Hinckley’s retro bandwagon rolls on with another old-skool dirtbike. Is it ‘meh’ or is it ‘wow’?
When we were lads, a ‘scrambler’ was what your mad old uncle called a motocross bike. “Check mah new scrambler out son!” he’d shout as he careered across a field on a Maico 490, slightly pissed on Christmas brandy. The mad old loon would be spinning in his grave now though, if he saw some of the soft, fat, trendy roadbikes lumbering about East London under the ‘Scrambler’ moniker.
This might be a bit different though. Triumph’s just unveiled its new 1200 Scrambler, and it looks a bit of alright. ‘Meh’ stuff first – it weighs 205/207 kilos dry, which will sting when it lands on your face halfway round a Boxing Day Hare and Hounds. And it’s powered by the steady old 1200 Bonneville parallel twin, in a special 90bhp Scrambler tune.
So far, so ‘not Xmas brandy/Maico 490’. But it gets better from there to be honest. We quite like the looks, in a stereotypical Steve McQueen Great Escape kinda way. What we really like though is the back end, with a pair of long-travel Öhlins piggyback shocks and a natty alloy swingarm. Yes we do. And the Brembo M50 calipers up front get the thumbs-up too. Showa USD forks seem decent enough, and it comes with a load of IMU-based traction control stuff which will keep the newbies out of the ditches a bit longer.

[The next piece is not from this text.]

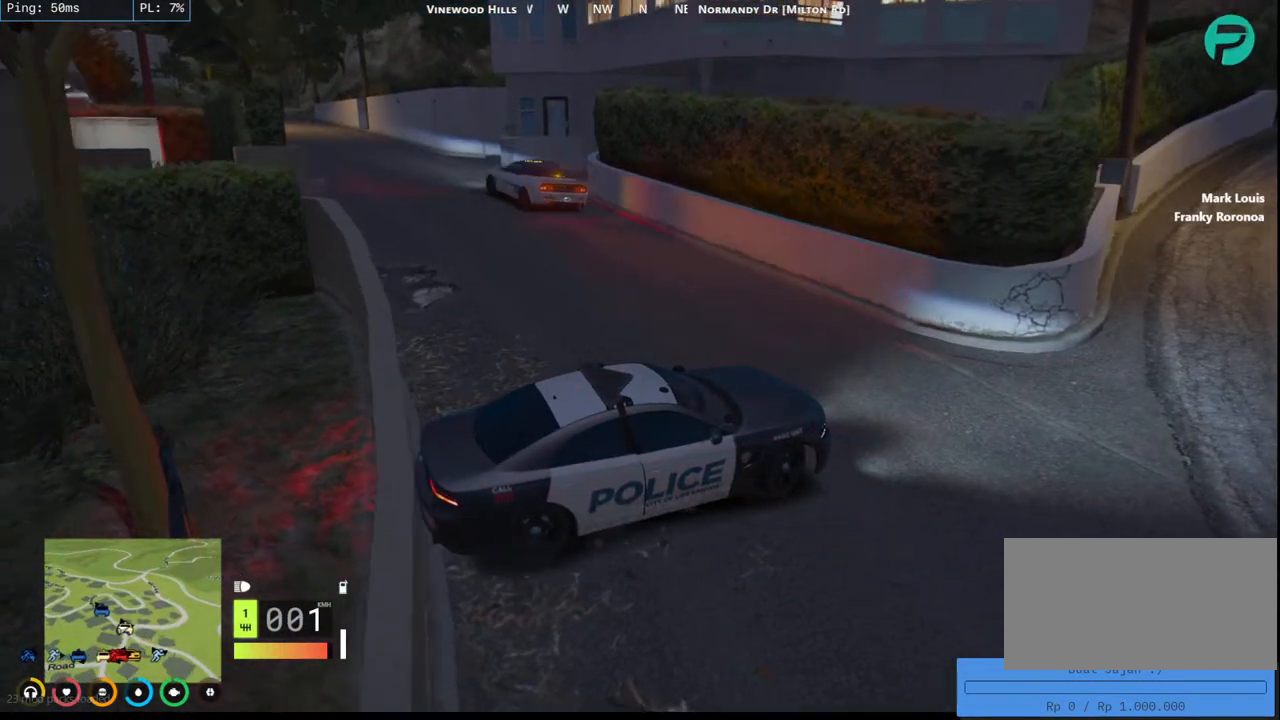
{"keys": ["a", "s", "w"], "mouse": ["mb5"], "events": []}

The 21-inch front wheel will let you fit proper dirt rubber, should ye fancy a bit of the real filthy stuff, and there’s decent ground clearance underneath the trendy sump bash plate (you’ll need to pull that close-fitting front mudguard off sharpish though).

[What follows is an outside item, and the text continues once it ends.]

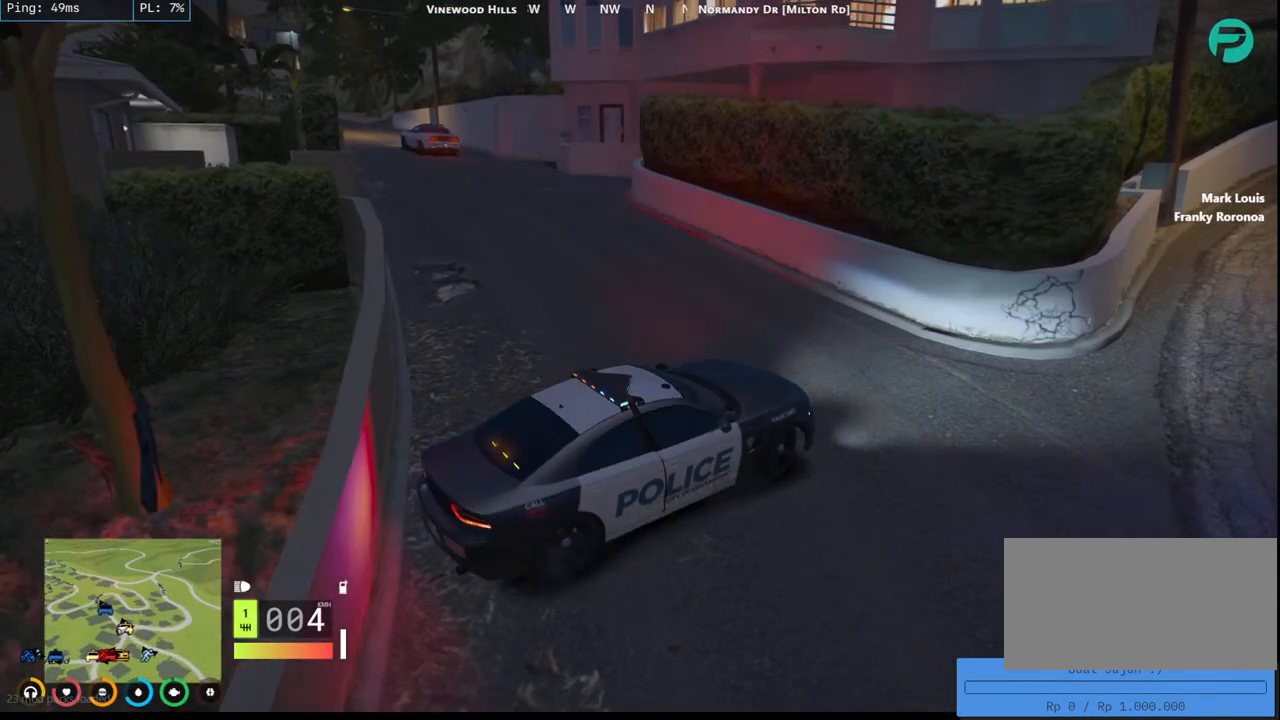
{"keys": ["a", "w"], "mouse": [], "events": [[200, "s", "up"], [217, "mouse_mb5", "up"]]}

A built-in Bluetooth GoPro camera control is kinda neat we guess, and the usual current Triumph tech smorgasbord of USB socket, backlit switchgear, optional tyre pressure monitoring, keyless ignition, cuddly toy are all present and correct too. Not that yer old uncle never needed any of that stuff to have fun.
The Scrambler 1200 comes in two forms – XE and XC. Confusingly the XC is the less offroady version – it’s the XE which gets the extra ‘offroad pro’ riding mode and an IMU based rider aids package, as well as heated grips, longer swingarm, and 50mm more suspension travel at both ends. Handguards and gold forks are the quick and easy way to tell the posh XE apart.
No word on price as yet – but the Scrambler 1200 will be launched in December, and we’ll no doubt tell ye more about it (and its similarity, or otherwise, to a Maico 490) then!